Older women lack breast cancer knowledge
Older women lack breast cancer knowledge
Researchers offer suggestions for education
If older women knew that breast cancer isn't just a young woman's disease, that lumps can be detected by a mammogram up to two years before they can be felt, and that early detection almost certainly leads to a cure, perhaps they wouldn't hesitate so much to get a mammogram. But, as a new study shows, many women over 65 - especially African-Americans - don't have this knowledge. They continue to avoid the test, and women over 65 continue to account for half of U.S. breast cancer deaths each year.
Health care providers can help turn this trend around by taking a look at the erroneous beliefs, fears, and barriers that keep women from having mammograms, says Celette Sugg Skinner, PhD, assistant professor at the Washington University School of Medicine's Mallinckrodt Institute of Radiology in St. Louis. Skinner was the primary investigator in a study of the breast cancer knowledge of 253 women living in urban St. Louis that appeared recently in the American Journal of Preventive Medicine.1 She also published a paper on an innovative breast cancer education program targeted at older African-American women in Health Behavior and Education.2
"Older women, especially black women, are more likely to die from breast cancer rather than have it be a setback in an otherwise normal life," Skinner says. "We wanted to see what factors differentiated women who had mammograms vs. those who didn't. We need to understand why these women are not getting mammograms so we can design programs to help."

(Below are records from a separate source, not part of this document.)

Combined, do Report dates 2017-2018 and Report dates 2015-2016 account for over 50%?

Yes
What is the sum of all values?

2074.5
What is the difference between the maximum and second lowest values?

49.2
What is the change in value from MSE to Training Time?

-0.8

In the St. Louis study, only half the women had received a mammogram in the past two years, and about one-third weren't even thinking about having the test. The women shared many misconceptions about breast cancer, including thinking breast self-exams can find pea-sized lumps and that younger women are more likely to get the disease.

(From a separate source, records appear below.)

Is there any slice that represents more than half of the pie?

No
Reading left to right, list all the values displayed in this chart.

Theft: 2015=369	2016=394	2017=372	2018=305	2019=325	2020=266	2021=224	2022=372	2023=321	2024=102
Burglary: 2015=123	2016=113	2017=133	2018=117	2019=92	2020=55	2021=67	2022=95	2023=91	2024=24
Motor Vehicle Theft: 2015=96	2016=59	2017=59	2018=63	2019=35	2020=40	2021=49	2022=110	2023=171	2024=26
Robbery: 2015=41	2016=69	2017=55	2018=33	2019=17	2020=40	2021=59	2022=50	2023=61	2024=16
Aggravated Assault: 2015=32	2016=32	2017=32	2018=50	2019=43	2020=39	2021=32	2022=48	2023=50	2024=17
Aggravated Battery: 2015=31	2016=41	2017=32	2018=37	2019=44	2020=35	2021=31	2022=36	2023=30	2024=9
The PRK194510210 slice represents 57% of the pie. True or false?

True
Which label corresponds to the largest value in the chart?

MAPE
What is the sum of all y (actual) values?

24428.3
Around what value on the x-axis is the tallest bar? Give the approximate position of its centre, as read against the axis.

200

More than half of the women thought touching the breasts could lead to cancer, that treatments work better for younger women, and that breast cancer is painful in its earliest stages. Many did not know that having a close relative with the disease increases the risk, and some thought they weren't at risk because they had small breasts, weren't having sex, or had protected their breasts from bumping and bruising.
"These women need to understand they are at risk of breast cancer," Skinner says. "Many think that only younger women get it because those cases make the best media stories - the Murphy Brown stories. They need to know there's a great benefit of finding cancer early."
But it's not just lack of knowledge that keeps some women from making a mammogram appointment; sometimes it's fear. "Some women consider screening but think, why go looking for trouble? They're worried the result might not be good," Skinner says. "The crucial message we need to send is you don't need to be concerned about finding cancer early, you need to be concerned about finding cancer late."
Other potential barriers include thinking that mammograms are embarrassing, painful, or too difficult to arrange and attend. Skinner made an interesting observation in this study: Women who received their health care at a neighborhood or hospital clinic were more likely to have a mammogram than those seeing a private physician.
She hypothesizes that clinics are used to dealing with certain types of women and may be better at knowing how to get them through the process by making appointments or arranging transportation.
Patient education efforts should be tailored to address specific misconceptions and barriers, Skinner says. "First, you want to tell the women they don't want late-stage breast cancer to add to any problems they already have. It's relatively easy to be screened, and mammography is very effective in older women," she says. "If they wind up with late-stage breast cancer, that would be a traumatic, painful, unnecessary way to die."
References
1. Skinner, "Knowledge, perceptions, and mammography stages of adoption among older urban women," American Journal of Preventive Health 1998; 14:1-10.
2. Skinner, "Learn, Share, and Live: Breast Cancer Education for Older, Urban, Minority Women," Health Behavior and Education 1998; 25:60-78.